* TASK GOAL *
Could you rewrite the listing below as a JSON list of strings, one string per line with blank lines omitted, covering only the lines from its first line up to and including the line with "SF: Doriana Finni Smith"?

——————

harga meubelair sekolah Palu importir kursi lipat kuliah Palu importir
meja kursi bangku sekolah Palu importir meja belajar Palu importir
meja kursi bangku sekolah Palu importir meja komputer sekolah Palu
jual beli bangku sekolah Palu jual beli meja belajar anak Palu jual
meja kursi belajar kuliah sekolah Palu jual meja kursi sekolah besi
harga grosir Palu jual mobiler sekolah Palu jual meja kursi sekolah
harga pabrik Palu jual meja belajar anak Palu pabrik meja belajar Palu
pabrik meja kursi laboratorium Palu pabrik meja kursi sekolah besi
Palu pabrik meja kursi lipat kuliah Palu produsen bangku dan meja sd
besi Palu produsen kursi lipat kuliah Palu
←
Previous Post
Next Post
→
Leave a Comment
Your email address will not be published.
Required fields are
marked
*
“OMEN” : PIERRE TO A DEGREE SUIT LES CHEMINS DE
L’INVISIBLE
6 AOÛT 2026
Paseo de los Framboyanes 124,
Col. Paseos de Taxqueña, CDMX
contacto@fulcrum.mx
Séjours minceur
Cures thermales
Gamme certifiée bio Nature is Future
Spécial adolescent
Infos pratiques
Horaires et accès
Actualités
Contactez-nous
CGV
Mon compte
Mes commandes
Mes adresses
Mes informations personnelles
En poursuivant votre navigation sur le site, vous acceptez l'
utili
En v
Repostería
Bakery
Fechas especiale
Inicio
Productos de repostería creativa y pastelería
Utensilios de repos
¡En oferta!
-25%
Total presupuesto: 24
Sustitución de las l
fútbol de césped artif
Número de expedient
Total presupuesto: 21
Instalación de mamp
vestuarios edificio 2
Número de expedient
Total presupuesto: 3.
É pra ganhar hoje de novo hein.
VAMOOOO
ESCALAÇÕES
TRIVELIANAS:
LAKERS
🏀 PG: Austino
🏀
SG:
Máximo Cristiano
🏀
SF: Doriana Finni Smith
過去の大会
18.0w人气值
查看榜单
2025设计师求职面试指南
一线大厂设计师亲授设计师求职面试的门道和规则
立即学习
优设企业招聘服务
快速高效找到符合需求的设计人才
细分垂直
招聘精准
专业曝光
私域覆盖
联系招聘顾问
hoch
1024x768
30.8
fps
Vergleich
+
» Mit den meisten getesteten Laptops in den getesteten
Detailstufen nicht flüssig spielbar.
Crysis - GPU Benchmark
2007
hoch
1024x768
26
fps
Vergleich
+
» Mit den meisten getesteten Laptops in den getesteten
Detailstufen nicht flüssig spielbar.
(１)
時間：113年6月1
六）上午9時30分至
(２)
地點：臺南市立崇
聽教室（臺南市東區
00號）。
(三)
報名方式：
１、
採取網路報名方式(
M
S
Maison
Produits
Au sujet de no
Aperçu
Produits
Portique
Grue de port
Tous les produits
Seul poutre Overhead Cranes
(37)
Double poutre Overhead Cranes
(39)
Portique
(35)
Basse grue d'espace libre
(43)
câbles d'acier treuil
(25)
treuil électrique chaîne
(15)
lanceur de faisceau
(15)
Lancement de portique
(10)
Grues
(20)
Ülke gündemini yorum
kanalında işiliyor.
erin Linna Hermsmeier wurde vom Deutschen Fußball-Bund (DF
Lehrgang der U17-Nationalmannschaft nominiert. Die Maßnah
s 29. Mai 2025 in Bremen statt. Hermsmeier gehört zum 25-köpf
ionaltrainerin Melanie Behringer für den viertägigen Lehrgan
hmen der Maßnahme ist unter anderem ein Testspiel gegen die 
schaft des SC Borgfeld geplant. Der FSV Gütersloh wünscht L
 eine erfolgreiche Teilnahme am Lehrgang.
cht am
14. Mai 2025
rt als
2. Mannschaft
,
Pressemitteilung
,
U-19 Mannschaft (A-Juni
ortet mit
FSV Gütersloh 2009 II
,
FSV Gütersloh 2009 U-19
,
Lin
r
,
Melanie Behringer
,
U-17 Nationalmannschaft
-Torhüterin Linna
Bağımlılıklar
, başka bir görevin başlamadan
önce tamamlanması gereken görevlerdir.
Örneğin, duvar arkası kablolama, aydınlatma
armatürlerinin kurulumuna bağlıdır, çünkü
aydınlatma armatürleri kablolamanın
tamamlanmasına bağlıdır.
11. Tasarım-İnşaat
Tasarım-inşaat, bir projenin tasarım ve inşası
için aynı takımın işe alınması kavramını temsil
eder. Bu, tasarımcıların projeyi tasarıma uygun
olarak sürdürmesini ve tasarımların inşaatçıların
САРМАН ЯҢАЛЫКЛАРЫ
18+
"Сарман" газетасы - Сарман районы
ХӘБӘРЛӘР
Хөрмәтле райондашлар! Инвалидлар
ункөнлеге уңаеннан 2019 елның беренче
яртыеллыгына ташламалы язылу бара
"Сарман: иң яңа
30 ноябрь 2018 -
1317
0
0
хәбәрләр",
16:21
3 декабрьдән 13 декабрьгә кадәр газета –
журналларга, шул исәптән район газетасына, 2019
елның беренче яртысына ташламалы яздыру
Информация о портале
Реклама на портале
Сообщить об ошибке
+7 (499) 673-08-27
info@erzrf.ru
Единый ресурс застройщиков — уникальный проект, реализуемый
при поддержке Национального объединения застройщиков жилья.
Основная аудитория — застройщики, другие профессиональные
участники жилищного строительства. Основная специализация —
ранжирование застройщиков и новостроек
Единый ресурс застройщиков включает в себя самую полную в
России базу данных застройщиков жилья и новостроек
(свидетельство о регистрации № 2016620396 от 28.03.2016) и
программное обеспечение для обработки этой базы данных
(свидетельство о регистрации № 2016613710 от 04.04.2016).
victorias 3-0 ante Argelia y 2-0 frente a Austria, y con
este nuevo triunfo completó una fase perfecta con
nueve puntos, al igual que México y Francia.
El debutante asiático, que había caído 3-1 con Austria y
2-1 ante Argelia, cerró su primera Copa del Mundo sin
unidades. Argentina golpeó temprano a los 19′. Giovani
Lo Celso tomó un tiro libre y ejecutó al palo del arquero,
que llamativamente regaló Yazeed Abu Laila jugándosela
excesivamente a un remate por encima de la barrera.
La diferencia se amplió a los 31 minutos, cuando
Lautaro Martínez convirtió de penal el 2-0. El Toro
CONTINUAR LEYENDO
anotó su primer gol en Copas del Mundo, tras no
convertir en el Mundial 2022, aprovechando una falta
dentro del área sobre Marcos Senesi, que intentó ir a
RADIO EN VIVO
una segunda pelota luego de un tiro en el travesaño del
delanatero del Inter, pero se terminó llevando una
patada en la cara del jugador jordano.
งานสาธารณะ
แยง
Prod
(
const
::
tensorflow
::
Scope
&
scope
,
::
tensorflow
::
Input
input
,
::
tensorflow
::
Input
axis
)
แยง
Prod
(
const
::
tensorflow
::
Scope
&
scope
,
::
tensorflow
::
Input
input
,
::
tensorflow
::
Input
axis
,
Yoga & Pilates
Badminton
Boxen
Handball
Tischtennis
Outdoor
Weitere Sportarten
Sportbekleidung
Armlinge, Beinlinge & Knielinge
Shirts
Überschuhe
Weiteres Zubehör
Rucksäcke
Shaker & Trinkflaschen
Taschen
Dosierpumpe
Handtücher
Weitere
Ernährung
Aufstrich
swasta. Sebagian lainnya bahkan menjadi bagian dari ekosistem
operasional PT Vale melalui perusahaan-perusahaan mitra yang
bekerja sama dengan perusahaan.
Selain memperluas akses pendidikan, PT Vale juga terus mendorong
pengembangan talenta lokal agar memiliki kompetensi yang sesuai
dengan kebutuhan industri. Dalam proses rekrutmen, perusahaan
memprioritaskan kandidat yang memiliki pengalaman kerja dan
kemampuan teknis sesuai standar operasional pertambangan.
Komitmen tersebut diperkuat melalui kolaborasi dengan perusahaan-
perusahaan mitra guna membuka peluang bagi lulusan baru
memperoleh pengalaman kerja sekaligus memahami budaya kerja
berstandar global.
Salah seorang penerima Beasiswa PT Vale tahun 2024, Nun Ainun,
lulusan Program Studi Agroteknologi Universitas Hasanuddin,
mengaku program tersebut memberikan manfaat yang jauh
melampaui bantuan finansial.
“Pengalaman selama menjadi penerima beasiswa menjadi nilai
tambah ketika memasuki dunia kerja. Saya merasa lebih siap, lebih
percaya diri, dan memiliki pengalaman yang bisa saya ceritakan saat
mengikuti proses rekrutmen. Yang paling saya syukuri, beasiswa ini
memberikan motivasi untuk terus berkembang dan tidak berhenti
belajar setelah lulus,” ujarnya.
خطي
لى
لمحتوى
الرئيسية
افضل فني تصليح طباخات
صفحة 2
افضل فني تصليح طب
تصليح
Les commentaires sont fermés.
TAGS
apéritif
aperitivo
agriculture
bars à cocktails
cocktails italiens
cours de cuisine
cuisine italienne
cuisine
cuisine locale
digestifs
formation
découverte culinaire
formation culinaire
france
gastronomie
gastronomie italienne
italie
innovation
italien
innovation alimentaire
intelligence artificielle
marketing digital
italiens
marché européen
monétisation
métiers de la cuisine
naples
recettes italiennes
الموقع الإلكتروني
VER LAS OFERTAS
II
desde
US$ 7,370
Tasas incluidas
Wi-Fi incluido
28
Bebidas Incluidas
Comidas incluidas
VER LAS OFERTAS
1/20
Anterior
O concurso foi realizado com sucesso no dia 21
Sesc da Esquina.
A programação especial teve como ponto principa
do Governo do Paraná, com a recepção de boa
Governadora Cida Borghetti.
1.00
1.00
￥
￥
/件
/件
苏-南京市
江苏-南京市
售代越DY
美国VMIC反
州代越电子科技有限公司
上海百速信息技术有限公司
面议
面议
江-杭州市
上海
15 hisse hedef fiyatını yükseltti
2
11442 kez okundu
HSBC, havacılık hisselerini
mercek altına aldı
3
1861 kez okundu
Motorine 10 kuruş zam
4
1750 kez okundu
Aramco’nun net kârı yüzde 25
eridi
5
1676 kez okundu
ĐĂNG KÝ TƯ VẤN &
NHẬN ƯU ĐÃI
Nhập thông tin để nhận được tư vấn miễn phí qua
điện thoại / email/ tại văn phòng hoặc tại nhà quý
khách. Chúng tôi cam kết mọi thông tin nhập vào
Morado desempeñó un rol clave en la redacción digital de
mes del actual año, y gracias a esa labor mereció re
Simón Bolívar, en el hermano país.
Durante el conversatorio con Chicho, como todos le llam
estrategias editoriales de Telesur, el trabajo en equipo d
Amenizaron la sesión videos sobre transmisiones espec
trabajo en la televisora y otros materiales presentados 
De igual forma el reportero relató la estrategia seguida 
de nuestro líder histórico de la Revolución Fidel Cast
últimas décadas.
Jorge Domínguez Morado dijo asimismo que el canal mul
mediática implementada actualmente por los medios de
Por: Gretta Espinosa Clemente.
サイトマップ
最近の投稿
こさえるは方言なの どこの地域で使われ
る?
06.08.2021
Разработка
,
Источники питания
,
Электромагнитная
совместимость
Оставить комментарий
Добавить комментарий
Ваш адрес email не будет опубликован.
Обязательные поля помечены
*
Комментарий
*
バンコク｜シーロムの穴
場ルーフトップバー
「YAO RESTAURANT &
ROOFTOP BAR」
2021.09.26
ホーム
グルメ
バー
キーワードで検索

——————

* OUTPUT *
[
  "harga meubelair sekolah Palu importir kursi lipat kuliah Palu importir",
  "meja kursi bangku sekolah Palu importir meja belajar Palu importir",
  "meja kursi bangku sekolah Palu importir meja komputer sekolah Palu",
  "jual beli bangku sekolah Palu jual beli meja belajar anak Palu jual",
  "meja kursi belajar kuliah sekolah Palu jual meja kursi sekolah besi",
  "harga grosir Palu jual mobiler sekolah Palu jual meja kursi sekolah",
  "harga pabrik Palu jual meja belajar anak Palu pabrik meja belajar Palu",
  "pabrik meja kursi laboratorium Palu pabrik meja kursi sekolah besi",
  "Palu pabrik meja kursi lipat kuliah Palu produsen bangku dan meja sd",
  "besi Palu produsen kursi lipat kuliah Palu",
  "←",
  "Previous Post",
  "Next Post",
  "→",
  "Leave a Comment",
  "Your email address will not be published.",
  "Required fields are",
  "marked",
  "*",
  "“OMEN” : PIERRE TO A DEGREE SUIT LES CHEMINS DE",
  "L’INVISIBLE",
  "6 AOÛT 2026",
  "Paseo de los Framboyanes 124,",
  "Col. Paseos de Taxqueña, CDMX",
  "contacto@fulcrum.mx",
  "Séjours minceur",
  "Cures thermales",
  "Gamme certifiée bio Nature is Future",
  "Spécial adolescent",
  "Infos pratiques",
  "Horaires et accès",
  "Actualités",
  "Contactez-nous",
  "CGV",
  "Mon compte",
  "Mes commandes",
  "Mes adresses",
  "Mes informations personnelles",
  "En poursuivant votre navigation sur le site, vous acceptez l'",
  "utili",
  "En v",
  "Repostería",
  "Bakery",
  "Fechas especiale",
  "Inicio",
  "Productos de repostería creativa y pastelería",
  "Utensilios de repos",
  "¡En oferta!",
  "-25%",
  "Total presupuesto: 24",
  "Sustitución de las l",
  "fútbol de césped artif",
  "Número de expedient",
  "Total presupuesto: 21",
  "Instalación de mamp",
  "vestuarios edificio 2",
  "Número de expedient",
  "Total presupuesto: 3.",
  "É pra ganhar hoje de novo hein.",
  "VAMOOOO",
  "ESCALAÇÕES",
  "TRIVELIANAS:",
  "LAKERS",
  "🏀 PG: Austino",
  "🏀",
  "SG:",
  "Máximo Cristiano",
  "🏀",
  "SF: Doriana Finni Smith"
]